I had taken him to the vet on Saturday because I had slowly began noticing that when he was turning sharp corners while running (which was always), he would lift his right foot up, just the way he did before his knee caps were aligned correctly with pins. I would also occasionally catch him licking at his knee, so I knew something wasn’t right. His physical therapist had told me earlier that licking is a sign of pain, so I booked him an appointment at the vet so that they could take a closer look.

They suspected it was the pin that was bothering him and instructed me to bring him in on Monday so the orthopedic surgeon who did his surgery could take a look. On top of that, he had about four baby teeth (which I later found out was six) that needed to be removed and he hadn’t received vaccines in well over a year, so it was decided to kill three birds with one stone and do all procedures in one go. He was meant to come home Monday, but the surgeon had an emergency surgery so Henry ended up staying the night at the hospital, so the surgeon could take a look first thing in the morning.

Monday night was one of the worst nights I had had in a long time. It’s amazing how empty the house becomes when your pets aren’t there. You don’t realize how much you love them and how much of an integral part of your life they are until they’re gone. I didn’t know what to do with myself that night and Jason Mesnick also known as the worst Bachelor of ALL time wasn’t helping things either.

But I digress. I woke up Tuesday excited at the prospect of picking Henry up. I even packed away his toy and a blanket in the car, but as I had left work early and already driven half way there, I got a call from the vet alerting me that the surgeon was going to be late, so he would have to spend another night and he would be ready for pick up the next day.

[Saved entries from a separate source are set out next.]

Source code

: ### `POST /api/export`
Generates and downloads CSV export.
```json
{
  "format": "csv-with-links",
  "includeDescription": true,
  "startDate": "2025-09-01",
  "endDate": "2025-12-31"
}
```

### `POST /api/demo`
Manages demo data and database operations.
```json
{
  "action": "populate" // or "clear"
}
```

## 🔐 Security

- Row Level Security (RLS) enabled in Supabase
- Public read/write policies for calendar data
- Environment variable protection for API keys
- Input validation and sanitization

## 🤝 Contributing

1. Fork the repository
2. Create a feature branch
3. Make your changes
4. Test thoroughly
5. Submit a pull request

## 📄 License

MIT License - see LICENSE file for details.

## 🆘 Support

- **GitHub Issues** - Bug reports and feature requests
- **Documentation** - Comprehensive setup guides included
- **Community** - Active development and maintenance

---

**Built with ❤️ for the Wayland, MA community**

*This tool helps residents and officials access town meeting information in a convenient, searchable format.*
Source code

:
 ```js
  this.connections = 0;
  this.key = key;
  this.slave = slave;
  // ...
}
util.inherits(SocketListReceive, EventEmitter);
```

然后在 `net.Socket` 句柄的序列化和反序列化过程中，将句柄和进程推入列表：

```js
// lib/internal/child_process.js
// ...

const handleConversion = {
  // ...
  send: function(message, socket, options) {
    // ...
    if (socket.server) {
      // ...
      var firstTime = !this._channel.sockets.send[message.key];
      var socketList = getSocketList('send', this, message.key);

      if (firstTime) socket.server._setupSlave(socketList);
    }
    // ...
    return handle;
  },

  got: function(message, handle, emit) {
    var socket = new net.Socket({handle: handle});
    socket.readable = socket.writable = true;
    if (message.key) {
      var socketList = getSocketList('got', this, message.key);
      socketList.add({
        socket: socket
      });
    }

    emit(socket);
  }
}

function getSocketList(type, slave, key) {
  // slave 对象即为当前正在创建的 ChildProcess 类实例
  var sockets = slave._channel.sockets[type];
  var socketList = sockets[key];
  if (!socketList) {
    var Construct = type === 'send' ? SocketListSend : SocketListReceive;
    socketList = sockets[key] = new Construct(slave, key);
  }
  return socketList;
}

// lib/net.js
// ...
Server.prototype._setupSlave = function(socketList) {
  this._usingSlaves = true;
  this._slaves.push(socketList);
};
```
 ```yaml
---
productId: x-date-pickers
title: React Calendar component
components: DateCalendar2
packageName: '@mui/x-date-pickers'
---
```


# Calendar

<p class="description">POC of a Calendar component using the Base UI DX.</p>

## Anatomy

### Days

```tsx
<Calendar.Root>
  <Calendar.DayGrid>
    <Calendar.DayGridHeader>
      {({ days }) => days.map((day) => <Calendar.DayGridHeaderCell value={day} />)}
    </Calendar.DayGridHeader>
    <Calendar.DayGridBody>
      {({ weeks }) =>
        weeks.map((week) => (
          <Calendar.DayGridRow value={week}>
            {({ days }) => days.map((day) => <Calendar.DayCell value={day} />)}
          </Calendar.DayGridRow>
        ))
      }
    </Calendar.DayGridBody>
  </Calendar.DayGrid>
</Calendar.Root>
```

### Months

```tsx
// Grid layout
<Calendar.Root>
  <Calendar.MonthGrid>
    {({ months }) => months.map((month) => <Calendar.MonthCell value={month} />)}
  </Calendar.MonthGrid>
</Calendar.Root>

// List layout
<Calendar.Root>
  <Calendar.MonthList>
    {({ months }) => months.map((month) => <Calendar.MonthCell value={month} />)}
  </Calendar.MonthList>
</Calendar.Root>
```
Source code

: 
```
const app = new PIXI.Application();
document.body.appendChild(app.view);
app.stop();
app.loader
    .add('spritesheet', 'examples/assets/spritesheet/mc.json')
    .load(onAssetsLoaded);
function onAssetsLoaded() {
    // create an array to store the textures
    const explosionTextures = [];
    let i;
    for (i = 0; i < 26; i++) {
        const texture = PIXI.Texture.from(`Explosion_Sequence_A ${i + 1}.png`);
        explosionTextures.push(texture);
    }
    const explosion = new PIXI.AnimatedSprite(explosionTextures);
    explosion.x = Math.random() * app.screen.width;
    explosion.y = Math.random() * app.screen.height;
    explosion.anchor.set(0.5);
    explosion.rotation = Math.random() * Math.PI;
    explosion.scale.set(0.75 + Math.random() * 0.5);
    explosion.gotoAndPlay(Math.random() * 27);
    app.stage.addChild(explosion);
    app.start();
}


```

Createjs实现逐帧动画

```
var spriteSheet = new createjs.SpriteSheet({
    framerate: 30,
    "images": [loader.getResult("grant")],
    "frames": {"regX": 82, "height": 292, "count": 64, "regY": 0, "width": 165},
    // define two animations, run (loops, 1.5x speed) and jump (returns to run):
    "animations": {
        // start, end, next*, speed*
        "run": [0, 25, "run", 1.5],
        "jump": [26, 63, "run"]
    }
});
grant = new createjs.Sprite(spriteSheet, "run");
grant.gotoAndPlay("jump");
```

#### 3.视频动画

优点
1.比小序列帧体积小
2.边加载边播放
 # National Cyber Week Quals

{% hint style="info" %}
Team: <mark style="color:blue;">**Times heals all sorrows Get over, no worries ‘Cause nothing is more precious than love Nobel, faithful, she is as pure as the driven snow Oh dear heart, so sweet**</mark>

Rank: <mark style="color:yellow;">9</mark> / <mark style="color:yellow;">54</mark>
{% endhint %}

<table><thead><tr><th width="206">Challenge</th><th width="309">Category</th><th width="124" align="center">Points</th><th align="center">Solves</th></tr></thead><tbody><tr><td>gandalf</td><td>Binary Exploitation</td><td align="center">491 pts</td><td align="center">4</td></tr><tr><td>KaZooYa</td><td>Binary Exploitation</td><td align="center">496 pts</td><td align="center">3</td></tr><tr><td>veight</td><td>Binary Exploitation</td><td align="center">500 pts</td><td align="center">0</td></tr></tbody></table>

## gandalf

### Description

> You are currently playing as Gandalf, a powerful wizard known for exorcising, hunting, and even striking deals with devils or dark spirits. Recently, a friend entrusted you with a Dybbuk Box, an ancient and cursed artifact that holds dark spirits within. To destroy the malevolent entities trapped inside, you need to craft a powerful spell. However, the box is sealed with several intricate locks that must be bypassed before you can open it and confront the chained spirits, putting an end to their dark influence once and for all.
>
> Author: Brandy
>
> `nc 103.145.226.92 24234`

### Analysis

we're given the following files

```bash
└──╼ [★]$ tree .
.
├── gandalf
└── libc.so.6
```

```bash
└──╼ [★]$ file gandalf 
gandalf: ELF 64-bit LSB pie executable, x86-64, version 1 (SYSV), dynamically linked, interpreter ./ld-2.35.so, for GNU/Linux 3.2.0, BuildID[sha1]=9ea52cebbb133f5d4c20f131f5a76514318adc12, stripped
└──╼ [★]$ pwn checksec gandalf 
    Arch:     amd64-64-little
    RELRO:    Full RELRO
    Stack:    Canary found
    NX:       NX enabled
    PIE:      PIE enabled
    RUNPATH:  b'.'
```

Needless to say, I was gutted. One day was enough, I didn’t know how I was going to survive one more day without him. I was restless, anxious and over analytical the entire night. If I was getting this worked up over my dog, I thought to myself, I really didn’t want to know what it was like to watch your own children go through such things.

Today, after two hours in traffic from Santa Monica to Pasadena, a lot of stress, six pulled baby teeth, four stitches, a shaved leg and one daunting vet bill later, Henry is home again. He’s a bit drugged out and tired, but doing well all the same. He can walk, which is great and I’m hoping his leg will be as good as new going forward.

When I brought him home and put him down, he drank what seemed like a gallon of water and then went straight to pee. He quenched his thirst, emptied his bladder, ate some boiled and shredded chicken and had a nice rest in my lap the entire night.

If your dog has had luxating patella surgery, and you begin to notice behaviors such as the one Henry had, it’s a good idea to book a follow up appointment with your vet. A simple procedure can make a lot of difference. As far as I can tell, Henry is in minimal pain and he’s taking it quite well. Sometimes, we tend to forget how resilient animals are and how resilient we are when faced with adversity.

Pets not only give us joy on a day to day basis, they teach us so much about ourselves. They teach us to be selfless, to be loving, to be responsible, they teach us the most basic of human emotions: compassion. In many ways, it is the way you treat animals, not humans, that reveals who you are. After all, it was Milan Kundera, one of my favorite authors who said “mankind’s true moral test, its fundamental test (which lies deeply from view), consists of its attitude towards those who are at its mercy: animals.” Henry has managed to teach me so much about myself. There were times in my life when I cringed at the thought of having to take care of something or someone other than me. Henry has taught me that taking care of either animal or human is a truly rewarding and humbling experience and I couldn’t ask for a better little lamb.